Ask yourself what’s in your heart, that
reliquary ​— ​blood locket and seedbed ​— ​and
contend with what it means, the folk saying
 
you learned from a Korean poet in Seoul:
that one does not bury the mother’s body
in the ground but in the chest, or ​— ​like you ​— ​
 
you carry her corpse on your back.
 
 


I from DOMESTIC WORK


Limen

All day I’ve listened to the industry
of a single woodpecker, worrying the catalpa tree
just outside my window. Hard at his task,
 
his body is a hinge, a door knocker
to the cluttered house of memory in which
I can almost see my mother’s face.
 
She is there, again, beyond the tree,
its slender pods and heart-shaped leaves,
hanging wet sheets on the line ​— ​each one
 
a thin white screen between us. So insistent
is this woodpecker, I’m sure he must be
looking for something else ​— ​not simply
 
the beetles and grubs inside, but some other gift
the tree might hold. All day he’s been at work,
tireless, making the green hearts flutter.
 

Early Evening, Frankfort, Kentucky
 
It is 1965. I am not yet born, only
a fullness beneath the Empire waist
of my mother’s blue dress.
 
The ruffles at her neck are waves
of light in my father’s eyes. He carries
a slim volume, leather-bound, poems
 
to read as they walk.
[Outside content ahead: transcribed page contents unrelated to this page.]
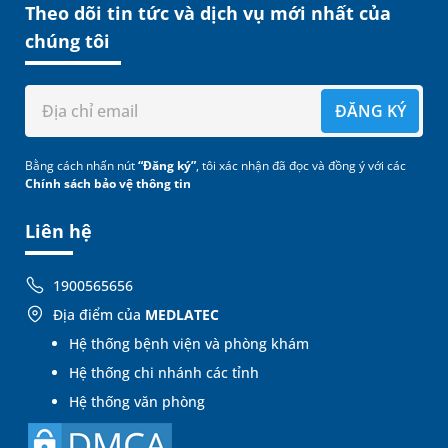
Theo dõi tin tức và dịch vụ mới nhất của
chúng tôi
ĐĂNG KÝ
Bằng cách nhấn nút
“Đăng ký”
, tôi xác nhận đã đọc và đồng ý với các
Chính sách bảo vệ thông tin
Liên hệ
1900565656
Địa điểm của
MEDLATEC
Hệ thống bệnh viện và phòng khám
Hệ thống chi nhánh các tỉnh
Hệ thống văn phòng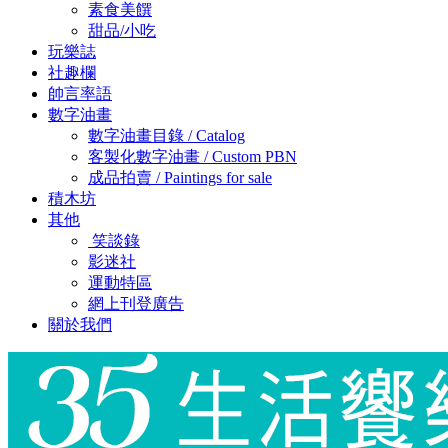
素食美饌
甜品/小吃
玩樂誌
社趣欄
帥言率語
數字油畫
數字油畫目錄 / Catalog
客製化數字油畫 / Custom PBN
成品拍賣 / Paintings for sale
積木坊
其他
笑談錄
影迷社
運動特區
網上刊登廣告
關於我們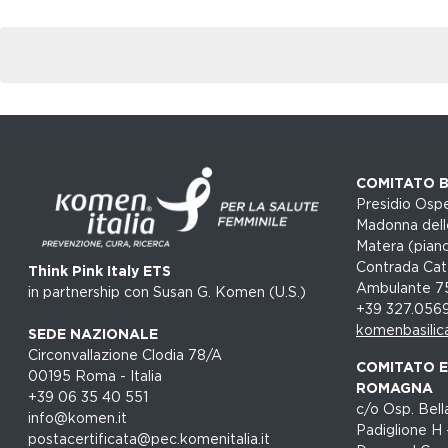
COMITATO B
Presidio Ospe
Madonna dell
Matera (piano
Contrada Cat
Think Pink Italy ETS
Ambulante 7
in partnership con Susan G. Komen (U.S.)
+39 327.056
komenbasilic
SEDE NAZIONALE
Circonvallazione Clodia 78/A
COMITATO EM
00195 Roma - Italia
ROMAGNA
+39 06 35 40 551
c/o Osp. Bella
info@komen.it
Padiglione H 
postacertificata@pec.komenitalia.it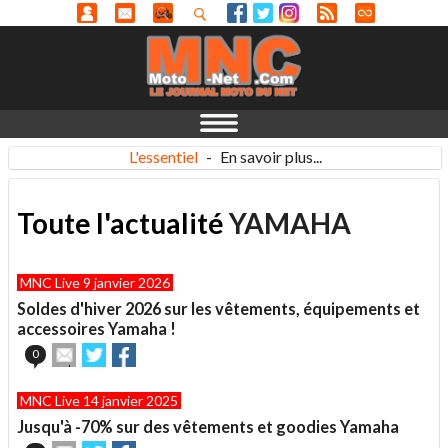
L'essentiel
-
En savoir plus...
Toute l'actualité
YAMAHA
MNC Live 9 janvier 2026
Soldes d'hiver 2026 sur les vêtements, équipements et
accessoires Yamaha !
Envoyer
Partager
Partager
0
cet
sur
sur
article
Twitter
Facebook
MNC Live 14 janvier 2025
à
un
Jusqu'à -70% sur des vêtements et goodies Yamaha
ami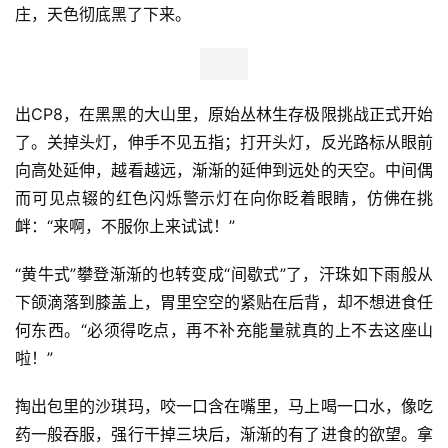
庄，天色彻底黑了下来。
出CP8，在黑黑的大山里，原始丛林生存极限挑战正式开始
了。关掉头灯，伸手不见五指；打开头灯，反光路标从眼前
向高处延伸，越看越远，渐渐的延伸到远处的天空。中间偶
而可见点辍的红色闪烁警示灯在向你眨着眼睛，仿佛在挑
衅：“来啊，不服你上来试试！”
“黄牛式”攀登渐渐的也转变成“间歇式”了，汗珠如下雨般从
下颌滴落到膝盖上，胃里空空的紧贴在后背，却不想进食任
何东西。“必须得吃点，再不补充能量就真的上不去这座山
啦！”
掏出包里的沙琪玛，咬一口含在嘴里，马上喝一口水，像吃
药一般吞服，强行干掉三块后，渐渐的有了进食的欲望。拿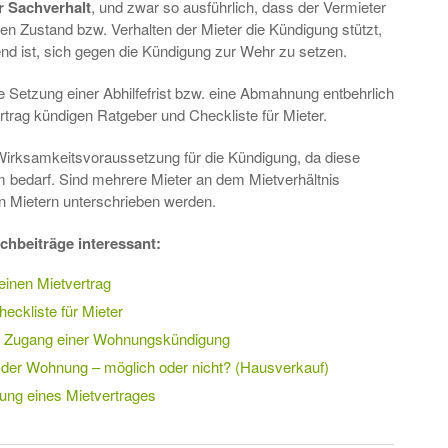
r
Sachverhalt
, und zwar so ausführlich, dass der Vermieter
hen Zustand bzw. Verhalten der Mieter die Kündigung stützt,
end ist, sich gegen die Kündigung zur Wehr zu setzen.
e Setzung einer Abhilfefrist bzw. eine Abmahnung entbehrlich
rtrag kündigen Ratgeber und Checkliste für Mieter.
t Wirksamkeitsvoraussetzung für die Kündigung, da diese
 bedarf. Sind mehrere Mieter an dem Mietverhältnis
en Mietern unterschrieben werden.
chbeiträge interessant:
einen Mietvertrag
eckliste für Mieter
n Zugang einer Wohnungskündigung
 der Wohnung – möglich oder nicht? (Hausverkauf)
gung eines Mietvertrages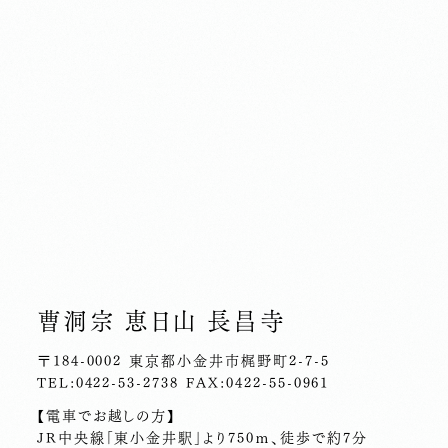
曹洞宗 恵日山
長昌寺
〒184-0002 東京都小金井市梶野町2-7-5
TEL:0422-53-2738 FAX:0422-55-0961
【電車でお越しの方】
JR中央線「東小金井駅」より750ｍ、徒歩で約7分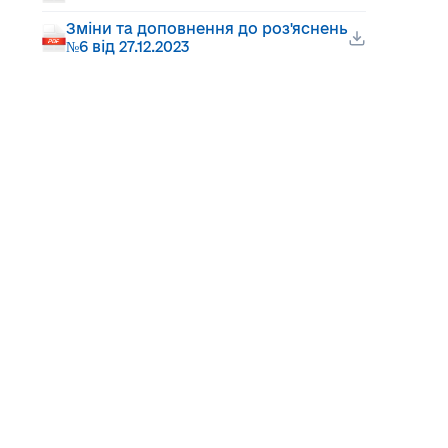
Зміни та доповнення до роз'яснень
№6 від 27.12.2023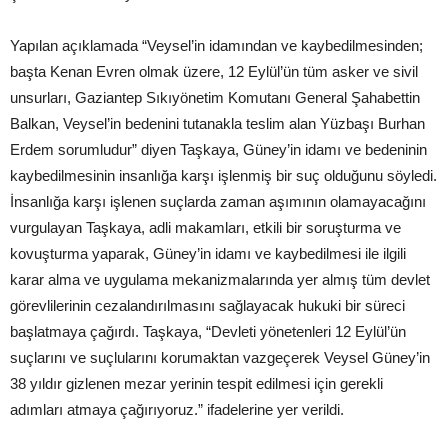
Yapılan açıklamada “Veysel’in idamından ve kaybedilmesinden;
başta Kenan Evren olmak üzere, 12 Eylül’ün tüm asker ve sivil
unsurları, Gaziantep Sıkıyönetim Komutanı General Şahabettin
Balkan, Veysel’in bedenini tutanakla teslim alan Yüzbaşı Burhan
Erdem sorumludur” diyen Taşkaya, Güney’in idamı ve bedeninin
kaybedilmesinin insanlığa karşı işlenmiş bir suç olduğunu söyledi.
İnsanlığa karşı işlenen suçlarda zaman aşımının olamayacağını
vurgulayan Taşkaya, adli makamları, etkili bir soruşturma ve
kovuşturma yaparak, Güney’in idamı ve kaybedilmesi ile ilgili
karar alma ve uygulama mekanizmalarında yer almış tüm devlet
görevlilerinin cezalandırılmasını sağlayacak hukuki bir süreci
başlatmaya çağırdı. Taşkaya, “Devleti yönetenleri 12 Eylül’ün
suçlarını ve suçlularını korumaktan vazgeçerek Veysel Güney’in
38 yıldır gizlenen mezar yerinin tespit edilmesi için gerekli
adımları atmaya çağırıyoruz.” ifadelerine yer verildi.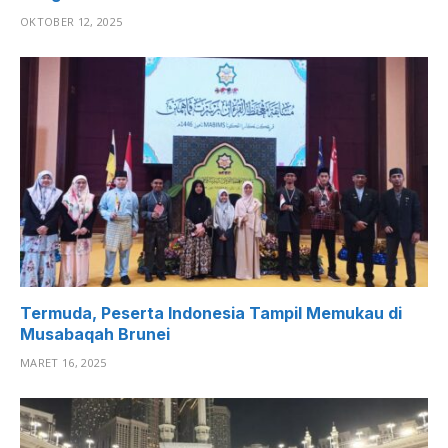
OKTOBER 12, 2025
Termuda, Peserta Indonesia Tampil Memukau di
Musabaqah Brunei
MARET 16, 2025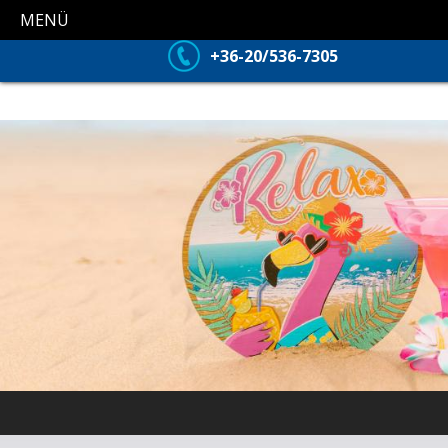
MENÜ
+36-20/536-7305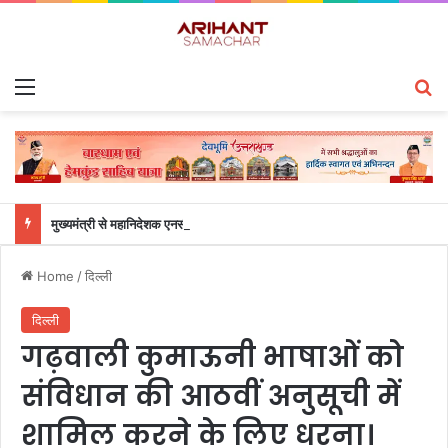
Menu
S
मुख्यमंत्री से महानिदेशक एनसीसी ने की शिष्टाचार भेंट
Home
/
दिल्ली
दिल्ली
गढ़वाली कुमाऊनी भाषाओं को
संविधान की आठवीं अनुसूची में
शामिल करने के लिए धरना।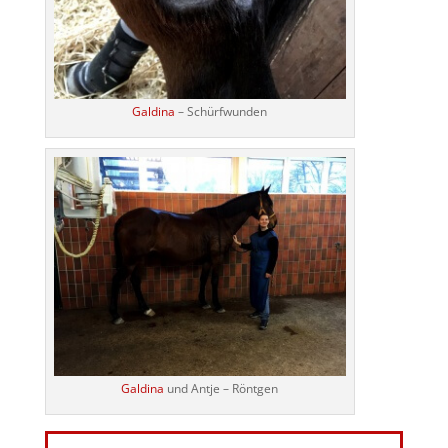
Galdina
– Schürfwunden
Galdina
und Antje – Röntgen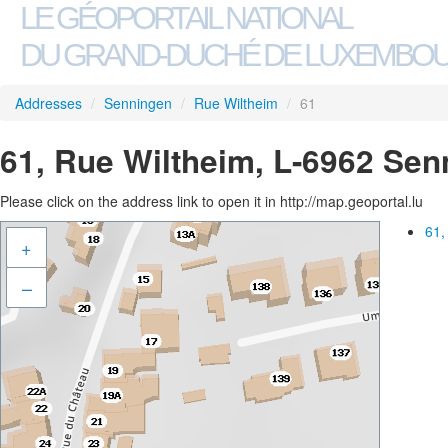
LE GÉOPORTAIL NATIONAL
DU GRAND-DUCHÉ DE LUXEMBO
Addresses
/
Senningen
/
Rue Wiltheim
/
61
61, Rue Wiltheim, L-6962 Sen
Please click on the address link to open it in http://map.geoportal.lu
61,
+
–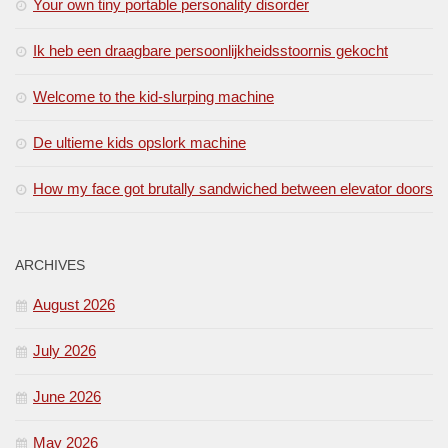
Your own tiny portable personality disorder
Ik heb een draagbare persoonlijkheidsstoornis gekocht
Welcome to the kid-slurping machine
De ultieme kids opslork machine
How my face got brutally sandwiched between elevator doors
ARCHIVES
August 2026
July 2026
June 2026
May 2026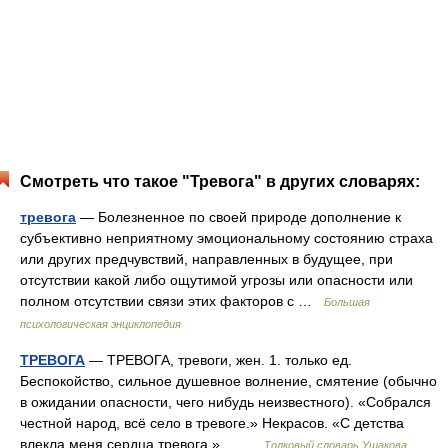
Смотреть что такое "Тревога" в других словарях:
тревога
— Болезненное по своей природе дополнение к
субъективно неприятному эмоциональному состоянию страха
или других предчувствий, направленных в будущее, при
отсутствии какой либо ощутимой угрозы или опасности или
полном отсутствии связи этих факторов с …
Большая
психологическая энциклопедия
ТРЕВОГА
— ТРЕВОГА, тревоги, жен. 1. только ед.
Беспокойство, сильное душевное волнение, смятение (обычно
в ожидании опасности, чего нибудь неизвестного). «Собрался
честной народ, всё село в тревоге.» Некрасов. «С детства
влекла меня сердца тревога.»… …
Толковый словарь Ушакова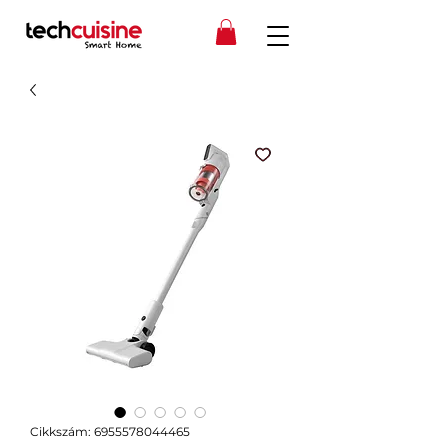
Cikkszám: 6955578044465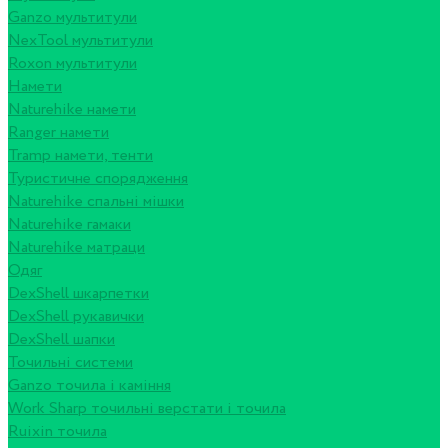
Ganzo мультитули
NexTool мультитули
Roxon мультитули
Намети
Naturehike намети
Ranger намети
Tramp намети, тенти
Туристичне спорядження
Naturehike спальні мішки
Naturehike гамаки
Naturehike матраци
Одяг
DexShell шкарпетки
DexShell рукавички
DexShell шапки
Точильні системи
Ganzo точила і каміння
Work Sharp точильні верстати і точила
Ruixin точила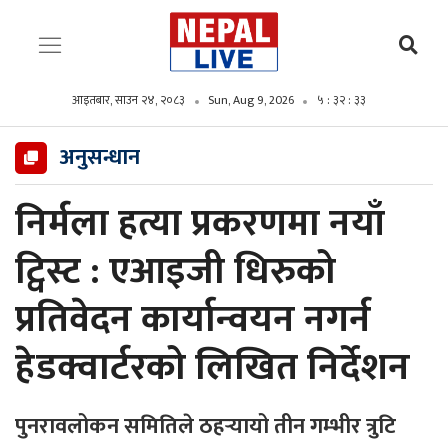
आइतबार, साउन २४, २०८३
Sun, Aug 9, 2026
५ : ३२ : ३४
अनुसन्धान
निर्मला हत्या प्रकरणमा नयाँ
ट्विस्ट : एआइजी धिरुको
प्रतिवेदन कार्यान्वयन नगर्न
हेडक्वार्टरको लिखित निर्देशन
पुनरावलोकन समितिले ठहर्‍यायो तीन गम्भीर त्रुटि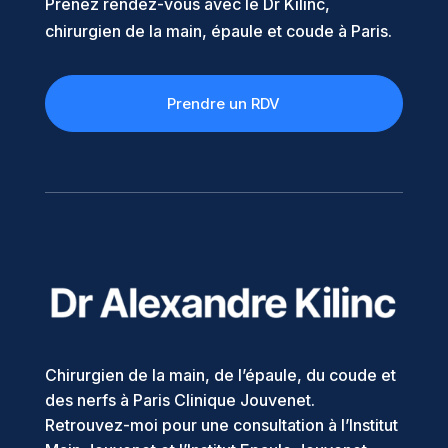
Prenez rendez-vous avec le Dr Kilinc,
chirurgien de la main, épaule et coude à Paris.
Prendre un RDV
Chirurgien de la main, de l’épaule, du coude et
des nerfs à Paris Clinique Jouvenet.
Retrouvez-moi pour une consultation à l’Institut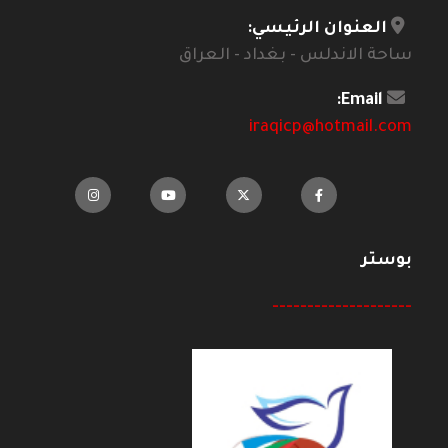
العنوان الرئيسي:
ساحة الاندلس - بغداد - العراق
Email:
iraqicp@hotmail.com
بوستر
--------------------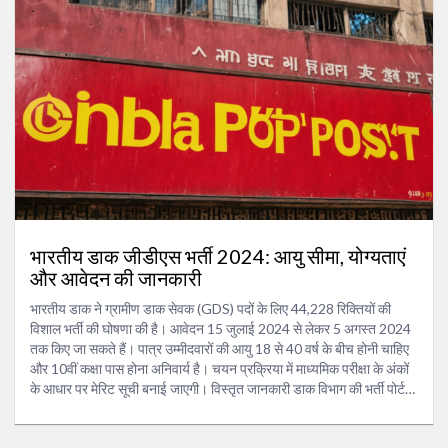
भारतीय डाक जीडीएस भर्ती 2024: आयु सीमा, योग्यताएं
और आवेदन की जानकारी
भारतीय डाक ने ग्रामीण डाक सेवक (GDS) पदों के लिए 44,228 रिक्तियों की
विशाल भर्ती की घोषणा की है। आवेदन 15 जुलाई 2024 से लेकर 5 अगस्त 2024
तक किए जा सकते हैं। पात्र उम्मीदवारों की आयु 18 से 40 वर्ष के बीच होनी चाहिए
और 10वीं कक्षा पास होना अनिवार्य है। चयन प्रक्रिया में माध्यमिक परीक्षा के अंकों
के आधार पर मेरिट सूची बनाई जाएगी। विस्तृत जानकारी डाक विभाग की भर्ती पोर्टल
पर उपलब्ध है।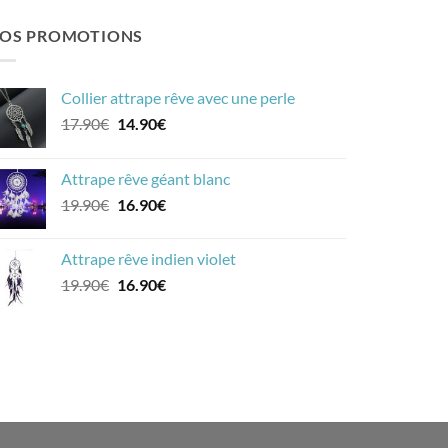
OS PROMOTIONS
Collier attrape rêve avec une perle
Le
Le
17.90
€
14.90
€
prix
prix
initial
actuel
Attrape rêve géant blanc
était :
est :
Le
Le
19.90
€
16.90
€
17.90€.
14.90€.
prix
prix
initial
actuel
Attrape rêve indien violet
était :
est :
Le
Le
19.90
€
16.90
€
19.90€.
16.90€.
prix
prix
initial
actuel
était :
est :
19.90€.
16.90€.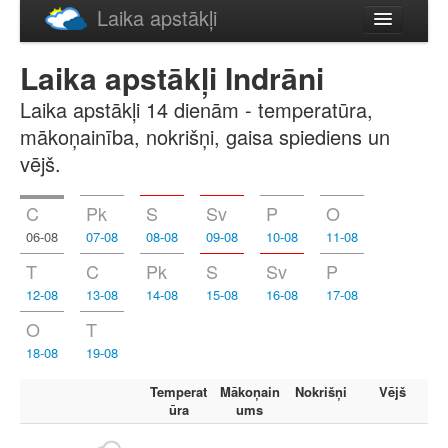
Laika apstākļi
Русский
Laika apstākļi Indrāni
English
Laika apstākļi 14 dienām - temperatūra,
mākoņainība, nokrišņi, gaisa spiediens un
vējš.
C
Pk
S
Sv
P
O
06-08
07-08
08-08
09-08
10-08
11-08
T
C
Pk
S
Sv
P
12-08
13-08
14-08
15-08
16-08
17-08
O
T
18-08
19-08
Temperat
Mākoņain
Nokrišņi
Vējš
ūra
ums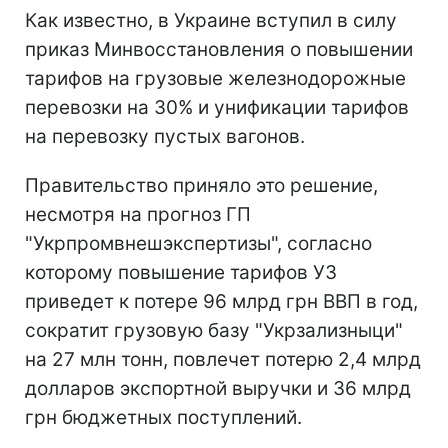
Как известно, в Украине вступил в силу
приказ Минвосстановления о повышении
тарифов на грузовые железнодорожные
перевозки на 30% и унификации тарифов
на перевозку пустых вагонов.
Правительство приняло это решение,
несмотря на прогноз ГП
"Укрпромвнешэкспертизы", согласно
которому повышение тарифов УЗ
приведет к потере 96 млрд грн ВВП в год,
сократит грузовую базу "Укрзализныци"
на 27 млн тонн, повлечет потерю 2,4 млрд
долларов экспортной выручки и 36 млрд
грн бюджетных поступлений.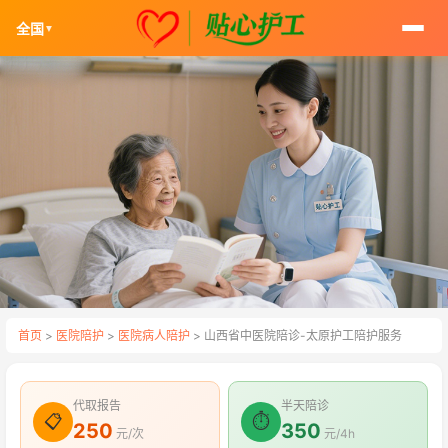
全国
▼
首页
>
医院陪护
>
医院病人陪护
> 山西省中医院陪诊-太原护工陪护服务
代取报告
半天陪诊
📋
⏱
250
350
元/次
元/4h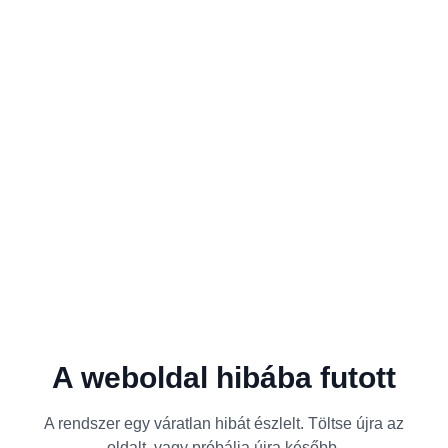
A weboldal hibába futott
A rendszer egy váratlan hibát észlelt. Töltse újra az
oldalt, vagy próbálja újra később.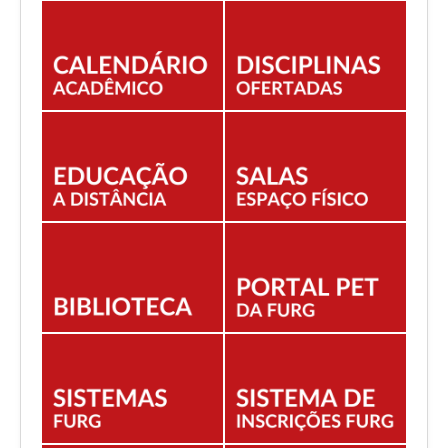
EDITAIS
ESTUDANTES
NORMAS ACADÊMICAS
DOCENTE
Você está aqui:
Início
CURSOS
Campus Saúde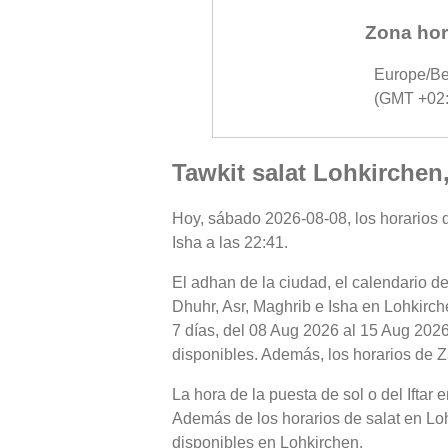
Zona hor
Europe/Be
(GMT +02:
Tawkit salat Lohkirchen
Hoy, sábado 2026-08-08, los horarios de
Isha a las 22:41.
El adhan de la ciudad, el calendario de
Dhuhr, Asr, Maghrib e Isha en Lohkirch
7 días, del 08 Aug 2026 al 15 Aug 2026
disponibles. Además, los horarios de Za
La hora de la puesta de sol o del Iftar
Además de los horarios de salat en Lohk
disponibles en Lohkirchen.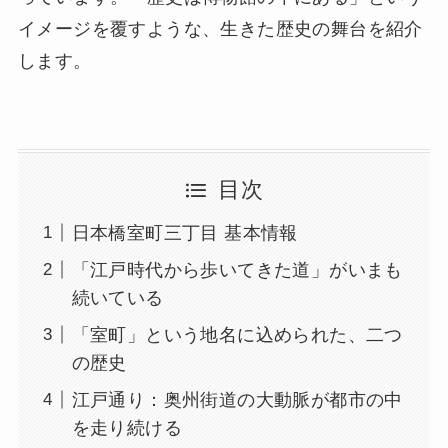
イメージを覆すような、生きた歴史の舞台を紹介
します。
目次
日本橋室町三丁目 基本情報
「江戸時代から歩いてきた道」がいまも
続いている
「室町」という地名に込められた、二つ
の歴史
江戸通り：奥州街道の大動脈が都市の中
を走り続ける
The long road
past the college, through town,
rises and falls before them,
 
the blue hills shimmering at twilight.
The stacks at the distillery exhale,
and my parents breathe evening air
 
heady and sweet as Kentucky bourbon.
They are young and full of laughter,
the sounds in my mother’s throat
 
rippling down into my blood.
My mother, who will not reach
forty-one, steps into the middle
 
of a field, lies down among clover
and sweet grass, right here, right now ​— ​
dead center of her life.
 

Family Portrait

Before the picture man comes
Mama and I spend the morning
cleaning the family room. She hums
Motown, doles out chores, a warning ​— ​
 
He has no legs, she says. Don’t stare.
I’m first to the door when he rings.
My father and uncle lift his chair
onto the porch, arrange his things
 
near the place his feet would be.
He poses our only portrait ​— ​my father
sitting, Mama beside him, and me
in between. I watch him bother
 
the space for knees, shins, scratching air
as ​— ​years later ​— ​I’d itch for what’s not there.